Bad Apples film review: Twins of evil go on a murder spree in this Halloween slasher

Two sisters are out to terrorise their neighbourhood in slasher horror Bad Apples

One Halloween night, a heavily pregnant woman is found dead after being repeatedly stabbed by her ex, the two babies apparently still alive in the blood pooling between their mother’s legs. This forms both the prologue to Bad Apples, and its primal scene, setting all the pieces in place for a good old-fashioned calendar slasher.
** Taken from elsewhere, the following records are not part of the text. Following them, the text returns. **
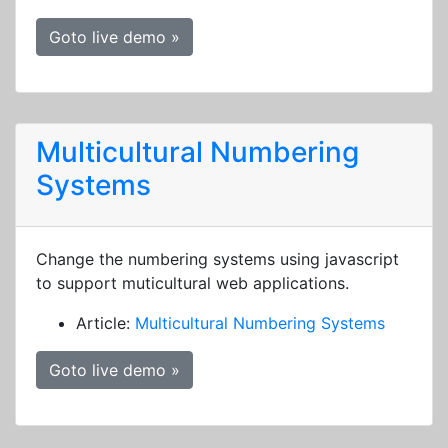
Goto live demo »
Multicultural Numbering
Systems
Change the numbering systems using javascript
to support muticultural web applications.
Article:
Multicultural Numbering Systems
Goto live demo »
Fourteen years later, two sisters leave their trailer home one Halloween night for a nearby suburban street where Ella (Brea Grant) and her husband Robert (Graham Skipper) have just moved in. There, giggling behind their matching masks, the twin girls embark on a killing spree against the street’s residents.

With Bad Apples, his previous feature Infernal¬†and his forthcoming Utero, writer/director Bryan Coyne is becoming something of a specialist in maternal anxieties and diabolical children. Indeed, everything in Bad Apples revolves around children: Ella and Robert have moved from Los Angeles, a place plagued with ‘troubled youth stories’, to this small town in part to overcome the loss of their own baby; Ella is a schoolteacher, who works professionally with teenagers and “loves kids”; across the street lives a convicted sex offender (Miles Dougal) who once preyed on the young; and then there are the two girls, ‘born out of violence’, and continuing it. In an early scene an actual US flag is used by them as a murder weapon, hinting that Bad Apples is unmasking a peculiarly American legacy of abuse, abandonment and underclass alienation.

Not that these themes come across especially coherently, in a film far more concerned with creepy kids and arbitrarily vicious acts, all expressed in the familiar genre language of slice and dice, and made complete with references to the shower scene of Psycho, the relentless masked psychopath of Halloween and even the axed bathroom door of The Shining. A coda, one year later, ritually resurrects the motifs of expectant mother and home invasion, promising yet more class revenge.